TASK 1> From the Knoxville school district profile below, list each numeric figure given under the heading "Students and staff," along with its label.
TASK 2> Summarize the Knoxville school district profile below in two sentences.
TASK 3> Extend the Knoxville school district profile below, picking up after its final sentence.

Location
- Knoxville, IowaMarion County United States
- Coordinates: 41°19′09″N 93°06′05″W﻿ / ﻿41.3192°N 93.10152°W

District information
- Type: Local school district
- Motto: Lead. Commit. Achieve.
- Grades: K-12
- Superintendent: Cassi Pearson
- Schools: 4
- Budget: $27,677,000 (2020-21)
- NCES District ID: 1915840

Students and staff
- Students: 1,674 (2022-23)
- Teachers: 122.21 FTE
- Staff: 149.97 FTE
- Student–teacher ratio: 13.70
- Athletic conference: South Central
- District mascot: Panthers
- Colors: Black and Gold

Other information
- Website: www.knoxville.k12.ia.us

= Knoxville Community School District =

Public school district in Knoxville, Iowa, United States

The Knoxville Community School District is a rural public school district headquartered in Knoxville, Iowa.

DATASET ROWS>
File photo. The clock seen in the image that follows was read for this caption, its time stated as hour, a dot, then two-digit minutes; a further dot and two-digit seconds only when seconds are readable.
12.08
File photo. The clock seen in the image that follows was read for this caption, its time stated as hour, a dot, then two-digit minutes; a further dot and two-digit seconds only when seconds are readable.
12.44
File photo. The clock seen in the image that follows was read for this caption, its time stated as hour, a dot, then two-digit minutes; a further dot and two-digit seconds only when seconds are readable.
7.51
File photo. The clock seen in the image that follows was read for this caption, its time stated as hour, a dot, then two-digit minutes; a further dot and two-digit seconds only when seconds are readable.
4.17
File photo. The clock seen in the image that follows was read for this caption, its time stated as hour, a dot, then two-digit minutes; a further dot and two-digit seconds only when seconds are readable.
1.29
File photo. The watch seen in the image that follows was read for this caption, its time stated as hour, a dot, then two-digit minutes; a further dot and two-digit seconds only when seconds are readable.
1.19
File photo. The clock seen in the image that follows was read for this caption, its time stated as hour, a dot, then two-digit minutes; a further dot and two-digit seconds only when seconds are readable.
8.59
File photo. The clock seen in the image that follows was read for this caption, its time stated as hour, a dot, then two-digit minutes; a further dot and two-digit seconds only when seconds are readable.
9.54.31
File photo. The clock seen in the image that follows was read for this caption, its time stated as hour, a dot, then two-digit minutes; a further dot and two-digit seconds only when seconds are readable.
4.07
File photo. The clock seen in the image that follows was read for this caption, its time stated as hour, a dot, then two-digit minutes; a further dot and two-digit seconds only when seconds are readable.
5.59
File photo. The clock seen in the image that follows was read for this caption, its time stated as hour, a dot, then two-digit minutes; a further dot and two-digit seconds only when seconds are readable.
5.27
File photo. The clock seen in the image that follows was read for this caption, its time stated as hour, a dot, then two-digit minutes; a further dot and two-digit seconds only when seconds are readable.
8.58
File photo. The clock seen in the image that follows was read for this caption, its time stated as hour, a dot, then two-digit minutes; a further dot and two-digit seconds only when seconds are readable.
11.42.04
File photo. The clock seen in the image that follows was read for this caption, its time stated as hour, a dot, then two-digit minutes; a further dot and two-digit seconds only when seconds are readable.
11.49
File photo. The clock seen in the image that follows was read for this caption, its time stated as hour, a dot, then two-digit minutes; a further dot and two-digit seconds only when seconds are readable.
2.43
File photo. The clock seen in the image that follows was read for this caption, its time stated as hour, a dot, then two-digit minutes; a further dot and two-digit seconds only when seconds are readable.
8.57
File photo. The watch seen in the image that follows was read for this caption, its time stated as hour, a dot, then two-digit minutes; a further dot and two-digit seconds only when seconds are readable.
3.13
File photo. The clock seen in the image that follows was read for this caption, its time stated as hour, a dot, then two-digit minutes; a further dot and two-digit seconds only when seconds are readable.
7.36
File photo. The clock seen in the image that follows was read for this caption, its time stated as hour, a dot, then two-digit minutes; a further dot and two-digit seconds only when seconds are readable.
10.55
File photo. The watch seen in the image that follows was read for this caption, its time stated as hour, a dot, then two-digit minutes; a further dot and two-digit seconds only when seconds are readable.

EXERCISE ANSWER 1>
- Students: 1,674 (2022-23)
- Teachers: 122.21 FTE
- Staff: 149.97 FTE
- Student–teacher ratio: 13.70

EXERCISE ANSWER 2> The Knoxville Community School District is a rural public school district headquartered in Knoxville, Iowa, serving grades K-12 in four schools under Superintendent Cassi Pearson. In 2022-23 it enrolled 1,674 students, and its mascot is the Panthers, who compete in the South Central athletic conference in black and gold.

EXERCISE ANSWER 3>
The district is completely within Marion County, and serves the city of Knoxville, the town of Harvey, and the surrounding rural areas.

The school's athletic teams are the Panthers, and their colors are black and gold.

==Schools==
The district operates four schools, all in Knoxville:
- Northstar Elementary School
- West Elementary School
- Knoxville Middle School
- Knoxville High School

===Knoxville High School===
====Athletics====
The Panthers participate in the South Central Conference in the following sports.
- Football
- Cross Country
  - Boys' 2-time Class A State Champions (1939, 1980)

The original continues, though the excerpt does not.